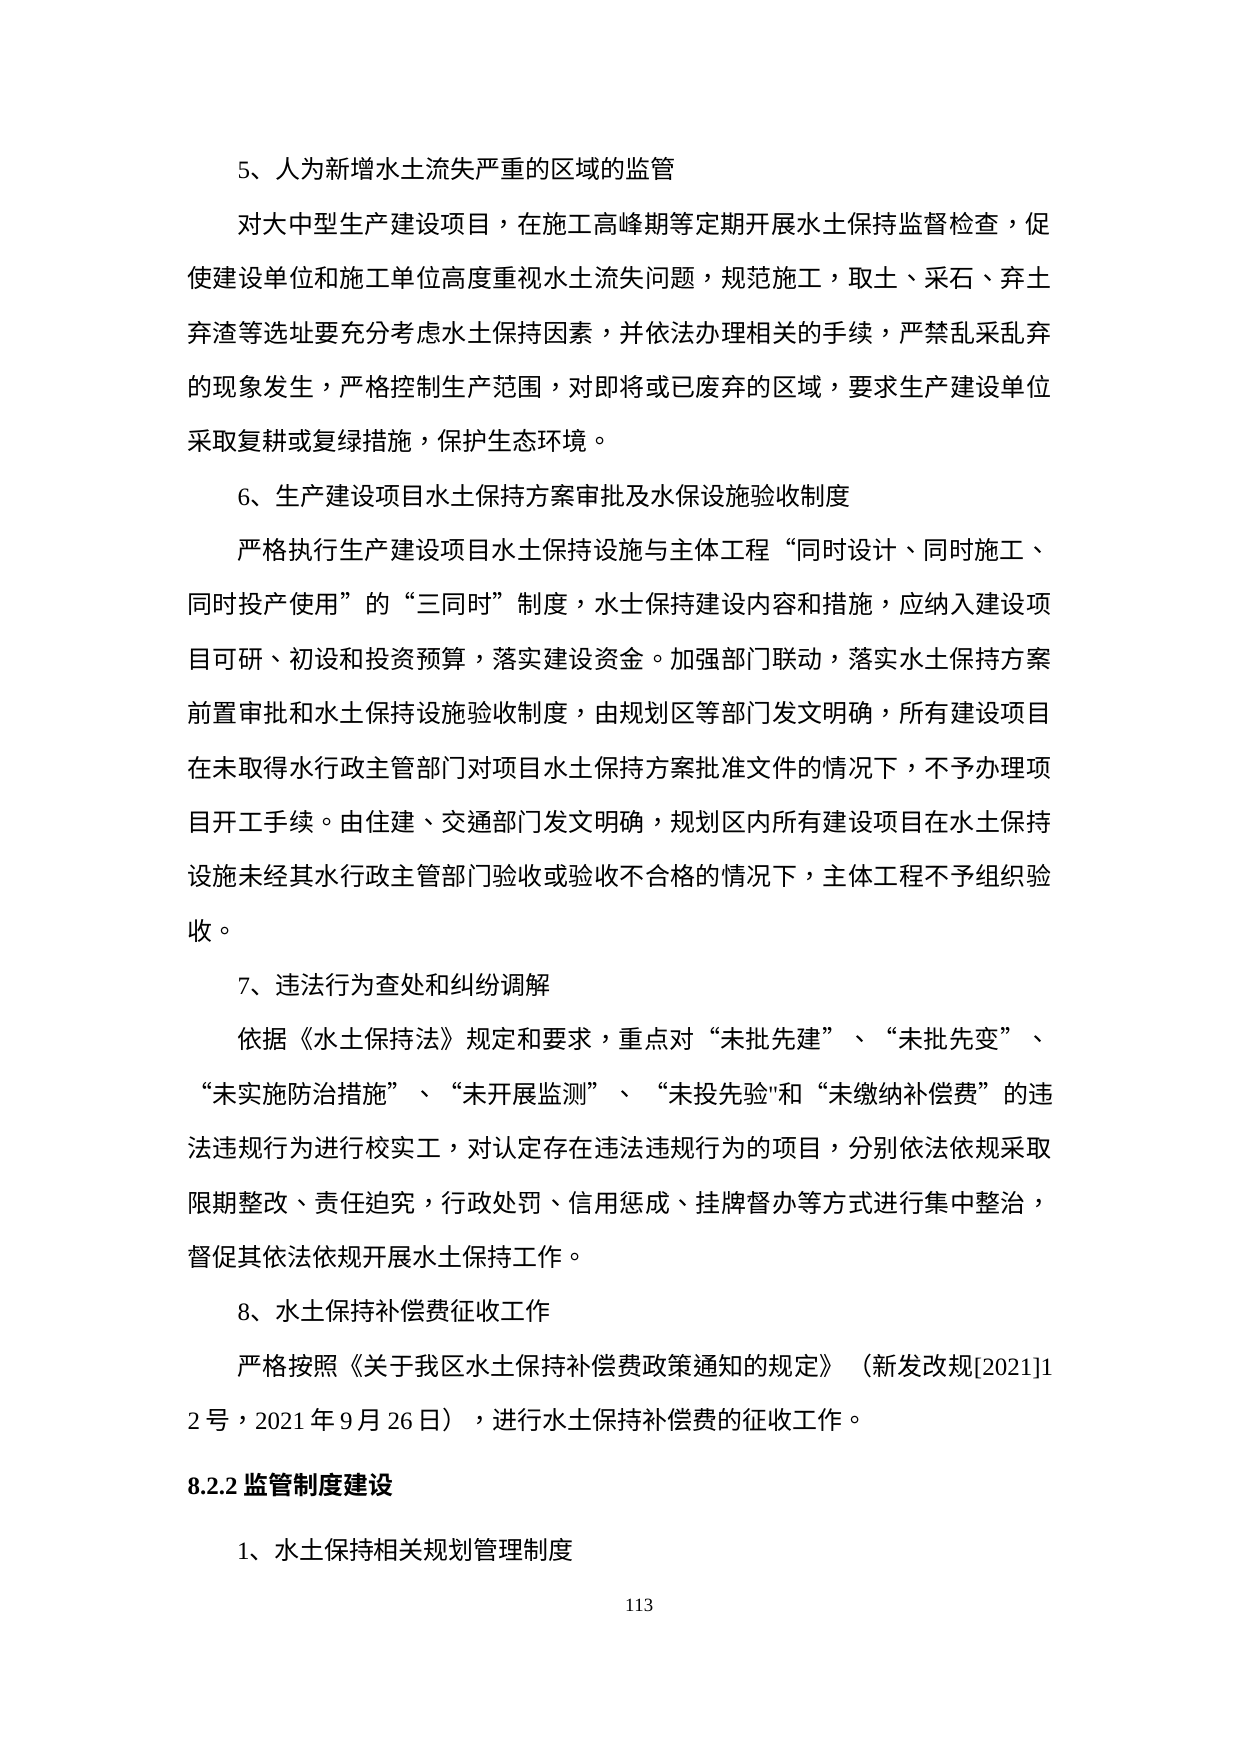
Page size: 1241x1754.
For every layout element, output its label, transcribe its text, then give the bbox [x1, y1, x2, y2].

text 6、生产建设项目水土保持方案审批及水保设施验收制度 [187, 476, 1053, 512]
text 严格按照《关于我区水土保持补偿费政策通知的规定》（新发改规[2021]12号，2021年9月26日），进行水土保持补偿费的征收工作。 [187, 1346, 1053, 1437]
text 8、水土保持补偿费征收工作 [187, 1292, 1053, 1328]
subtitle 8.2.2 监管制度建设 [187, 1465, 1053, 1502]
text 依据《水土保持法》规定和要求，重点对“未批先建”、“未批先变”、“未实施防治措施”、“未开展监测”、 “未投先验"和“未缴纳补偿费”的违法违规行为进行校实工，对认定存在违法违规行为的项目，分别依法依规采取限期整改、责任迫究，行政处罚、信用惩成、挂牌督办等方式进行集中整治，督促其依法依规开展水土保持工作。 [187, 1020, 1053, 1274]
text 5、人为新增水土流失严重的区域的监管 [187, 150, 1053, 186]
text 7、违法行为查处和纠纷调解 [187, 966, 1053, 1002]
text 严格执行生产建设项目水土保持设施与主体工程“同时设计、同时施工、同时投产使用”的“三同时”制度，水士保持建设内容和措施，应纳入建设项目可研、初设和投资预算，落实建设资金。加强部门联动，落实水土保持方案前置审批和水土保持设施验收制度，由规划区等部门发文明确，所有建设项目在未取得水行政主管部门对项目水土保持方案批准文件的情况下，不予办理项目开工手续。由住建、交通部门发文明确，规划区内所有建设项目在水土保持设施未经其水行政主管部门验收或验收不合格的情况下，主体工程不予组织验收。 [187, 531, 1053, 947]
text 1、水土保持相关规划管理制度 [187, 1530, 1053, 1566]
text 对大中型生产建设项目，在施工高峰期等定期开展水土保持监督检查，促使建设单位和施工单位高度重视水土流失问题，规范施工，取土、采石、弃土、弃渣等选址要充分考虑水土保持因素，并依法办理相关的手续，严禁乱采乱弃的现象发生，严格控制生产范围，对即将或已废弃的区域，要求生产建设单位采取复耕或复绿措施，保护生态环境。 [187, 204, 1053, 458]
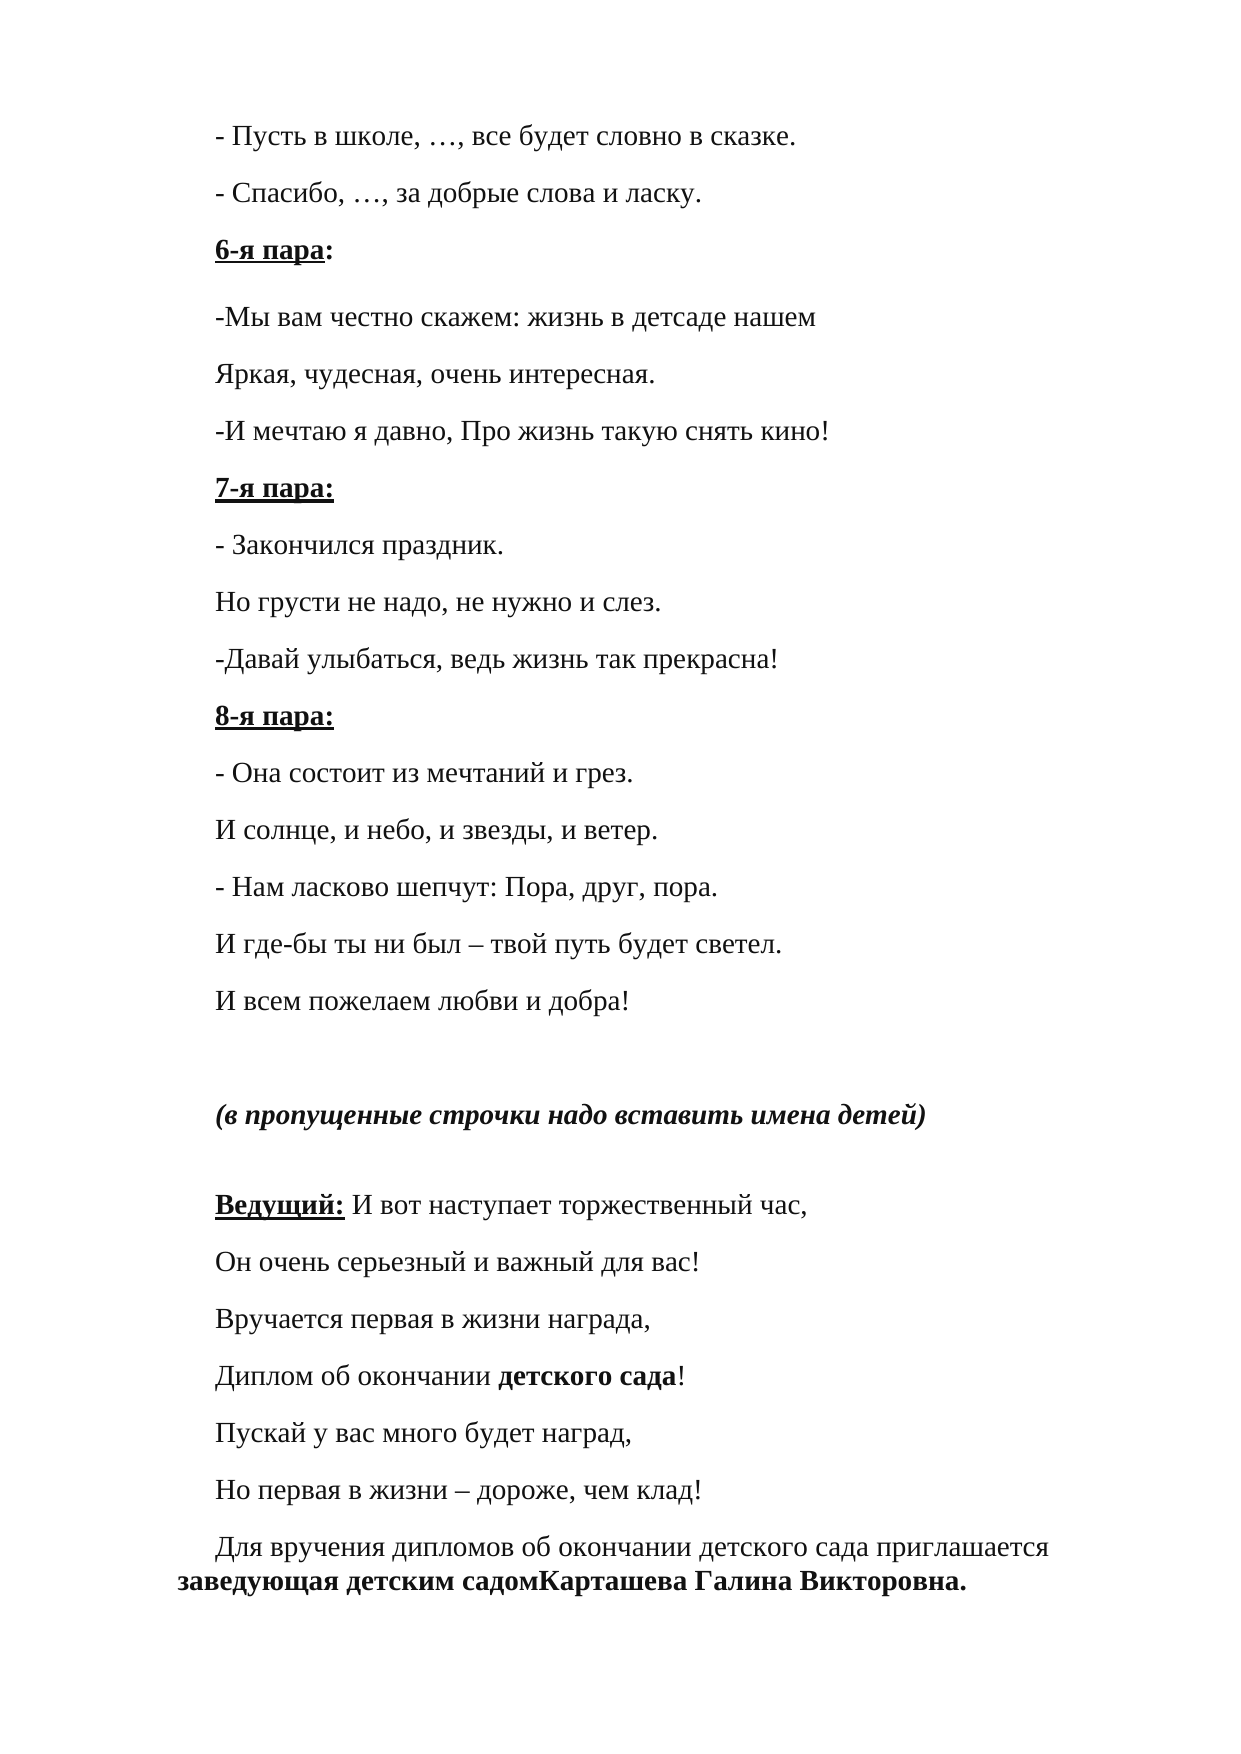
──────
### TO DO
Transcribe every record above exactly as written, leaving out any pictures.

### OUTPUT BELOW
Page size: 1241x1754.
For every layout element, output its label, transcribe its text, then give the bbox [x1, y1, x2, y2].

text 6、生产建设项目水土保持方案审批及水保设施验收制度 [187, 476, 1053, 512]
text 严格按照《关于我区水土保持补偿费政策通知的规定》（新发改规[2021]12号，2021年9月26日），进行水土保持补偿费的征收工作。 [187, 1346, 1053, 1437]
text 8、水土保持补偿费征收工作 [187, 1292, 1053, 1328]
subtitle 8.2.2 监管制度建设 [187, 1465, 1053, 1502]
text 依据《水土保持法》规定和要求，重点对“未批先建”、“未批先变”、“未实施防治措施”、“未开展监测”、 “未投先验"和“未缴纳补偿费”的违法违规行为进行校实工，对认定存在违法违规行为的项目，分别依法依规采取限期整改、责任迫究，行政处罚、信用惩成、挂牌督办等方式进行集中整治，督促其依法依规开展水土保持工作。 [187, 1020, 1053, 1274]
text 5、人为新增水土流失严重的区域的监管 [187, 150, 1053, 186]
text 7、违法行为查处和纠纷调解 [187, 966, 1053, 1002]
text 严格执行生产建设项目水土保持设施与主体工程“同时设计、同时施工、同时投产使用”的“三同时”制度，水士保持建设内容和措施，应纳入建设项目可研、初设和投资预算，落实建设资金。加强部门联动，落实水土保持方案前置审批和水土保持设施验收制度，由规划区等部门发文明确，所有建设项目在未取得水行政主管部门对项目水土保持方案批准文件的情况下，不予办理项目开工手续。由住建、交通部门发文明确，规划区内所有建设项目在水土保持设施未经其水行政主管部门验收或验收不合格的情况下，主体工程不予组织验收。 [187, 531, 1053, 947]
text 1、水土保持相关规划管理制度 [187, 1530, 1053, 1566]
text 对大中型生产建设项目，在施工高峰期等定期开展水土保持监督检查，促使建设单位和施工单位高度重视水土流失问题，规范施工，取土、采石、弃土、弃渣等选址要充分考虑水土保持因素，并依法办理相关的手续，严禁乱采乱弃的现象发生，严格控制生产范围，对即将或已废弃的区域，要求生产建设单位采取复耕或复绿措施，保护生态环境。 [187, 204, 1053, 458]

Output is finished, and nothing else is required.